* _GIVEN PASSAGE_:
• • • •

2 Tubi is a very data driven company, so we're licensed to push back when execs say, implement this. And we can say, well, at least let's run an experiment. And the nice thing about experiments is they democratize truth. And you can have the greatest opinion in the world. You can be the highest paid person in the room.
But if the experiment shows no lift or it's neutral, doesn't matter. I don't know. I'm pretty smart. Yeah. Well, other than Charles.
Well, that's what my mother told me anyway. I believe it. So if you're gonna sell this this concept of data driven decisions, and it is something that certain successful companies in the tech space have been doing since their inception. Like, a lot of count companies are founded on these principles of we welcome all ideas from whoever they are, whether it's it's the janitor cleaning the bathrooms or it's the CEO. Everybody's ideas are weighed the same.
We let the data decide, but not all companies are run that way. And all even if they should be. So yeah. What would you say to a company that's like, We know our customers. We know our business.
We can just turn this thing on. How would you defend it Yeah. The the inverse of that? Yeah. I'm sure you guys are more qualified to answer this than me.
But I I take a sort of different approach in that AB testing is the gold standard, and it is not necessary. It is definitely helpful and important. And if you have a larger company with the infrastructure to do it, you it is completely necessary. But oftentimes, in smaller companies for example, I'm working with a tutoring nonprofit, helping them with their their data tech stack Called Learn to be, they provide free online tutoring to underserved kids, so homeless kids, foster kids. They're just too small to run any type of experiment.
They don't have enough sample size. And so the highest paid per person's opinion does win. But, theoretically, as you get to a larger state in your company, you do need to run experiments because results tend to be pretty counterintuitive, and even the best PMs don't have a 100% feature rate. So Yeah. But it does occur to me that, sure, you don't have enough data to get to statistical significance, or you don't have enough data to build a model and run some robust machine learning against something.
But you do have enough data, generally, to say, hey, we're gonna try this, and we're gonna we're gonna be because most folks can set up analytics and measure stuff. Right? And just say, hey, we're gonna see over the next 2 weeks if the number goes up. Yeah. Exactly.
So those are called pre and post methods. Uh-huh. And we definitely so creating an AB testing infrastructure is a good amount of work. You have to randomize at usually the user level. But there are other alternatives, such as pre and post methods that, just look at pre intervention versus post intervention to see if there's a lift.

• • • •

* _EXERCISES TO COMPLETE_:
(1) In the experimentation discussion, which groups of kids is the tutoring nonprofit said to serve? List them all.
(2) Reproduce the experimentation discussion word for word, starting with "We let the data" and going on through "this than me.".
The material after the experimentation discussion isn't needed for anything here.

• • • •

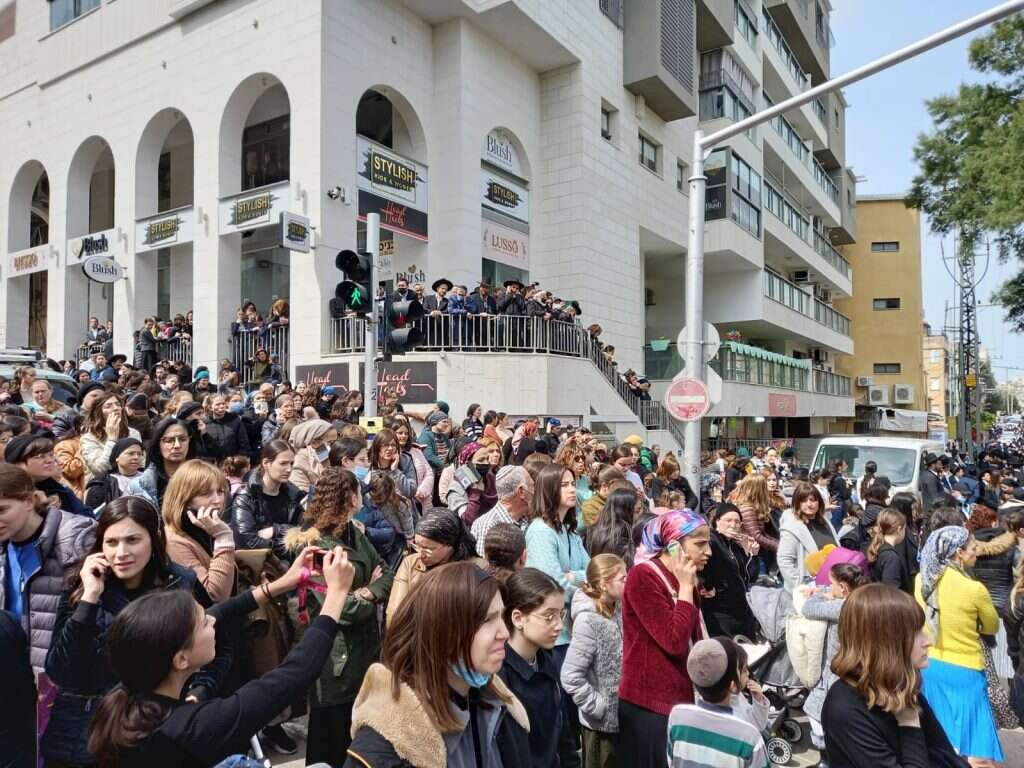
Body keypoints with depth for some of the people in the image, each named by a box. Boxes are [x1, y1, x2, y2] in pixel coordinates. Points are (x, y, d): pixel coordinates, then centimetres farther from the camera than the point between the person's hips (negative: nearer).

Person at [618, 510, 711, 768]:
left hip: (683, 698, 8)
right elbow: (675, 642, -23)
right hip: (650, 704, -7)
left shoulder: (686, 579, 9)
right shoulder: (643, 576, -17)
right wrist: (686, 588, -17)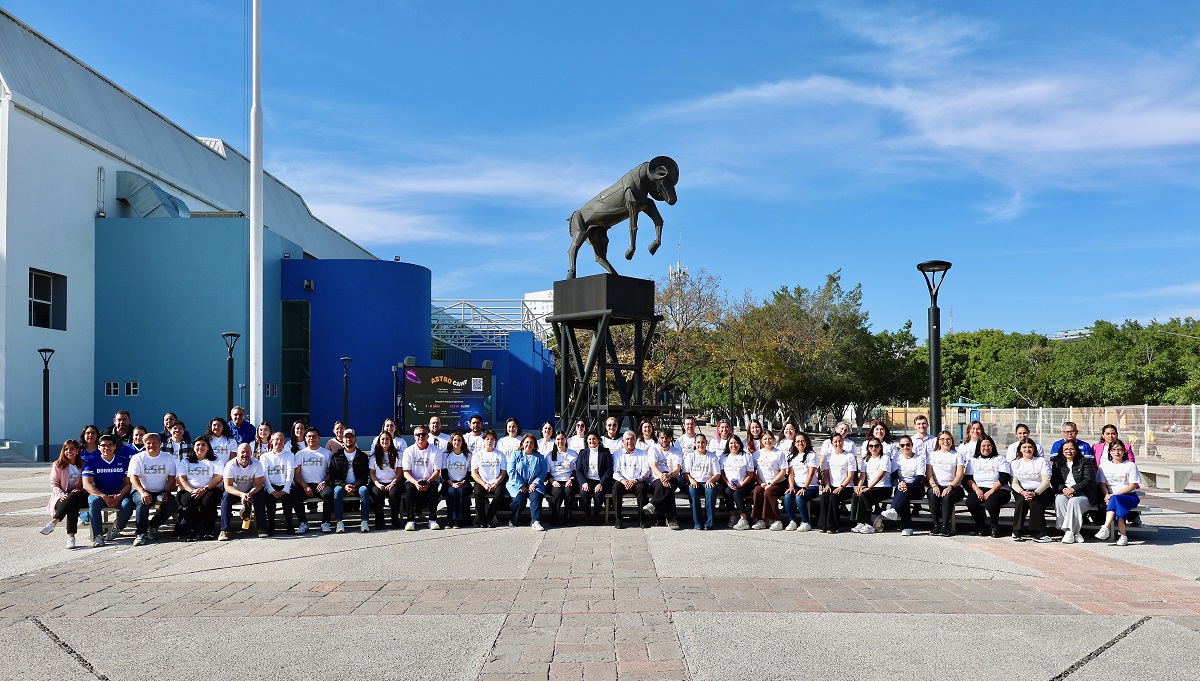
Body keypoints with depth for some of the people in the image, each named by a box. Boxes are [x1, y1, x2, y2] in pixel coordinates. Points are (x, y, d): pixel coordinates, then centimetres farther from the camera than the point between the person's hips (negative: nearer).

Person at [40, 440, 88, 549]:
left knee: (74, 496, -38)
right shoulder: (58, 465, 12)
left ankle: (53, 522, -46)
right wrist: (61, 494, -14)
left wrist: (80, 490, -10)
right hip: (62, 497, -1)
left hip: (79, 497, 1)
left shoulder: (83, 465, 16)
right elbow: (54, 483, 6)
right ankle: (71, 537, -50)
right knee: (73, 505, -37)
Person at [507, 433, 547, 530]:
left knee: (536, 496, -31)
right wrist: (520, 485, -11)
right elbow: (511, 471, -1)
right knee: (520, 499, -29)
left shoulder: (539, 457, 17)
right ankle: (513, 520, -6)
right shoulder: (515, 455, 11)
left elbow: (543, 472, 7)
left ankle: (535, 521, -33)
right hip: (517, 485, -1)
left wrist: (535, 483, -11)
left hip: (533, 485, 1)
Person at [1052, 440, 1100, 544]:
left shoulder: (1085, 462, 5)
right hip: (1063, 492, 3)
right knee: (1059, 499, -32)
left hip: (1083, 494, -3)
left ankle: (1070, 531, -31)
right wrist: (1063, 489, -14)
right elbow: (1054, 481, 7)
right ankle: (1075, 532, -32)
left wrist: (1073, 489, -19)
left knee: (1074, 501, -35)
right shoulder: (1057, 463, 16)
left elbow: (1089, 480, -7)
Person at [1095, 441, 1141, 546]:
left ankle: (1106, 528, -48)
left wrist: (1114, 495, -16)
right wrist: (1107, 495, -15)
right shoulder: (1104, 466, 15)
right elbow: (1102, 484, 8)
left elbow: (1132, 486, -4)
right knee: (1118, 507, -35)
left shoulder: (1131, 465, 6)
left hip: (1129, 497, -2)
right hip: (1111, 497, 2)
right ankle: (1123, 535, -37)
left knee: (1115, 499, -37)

• • • •

* _TASK SOLUTIONS_:
(1)
- Underserved kids
- Homeless kids
- Foster kids

(2)
We let the data decide, but not all companies are run that way. And all even if they should be. So yeah. What would you say to a company that's like, We know our customers. We know our business.
We can just turn this thing on. How would you defend it Yeah. The the inverse of that? Yeah. I'm sure you guys are more qualified to answer this than me.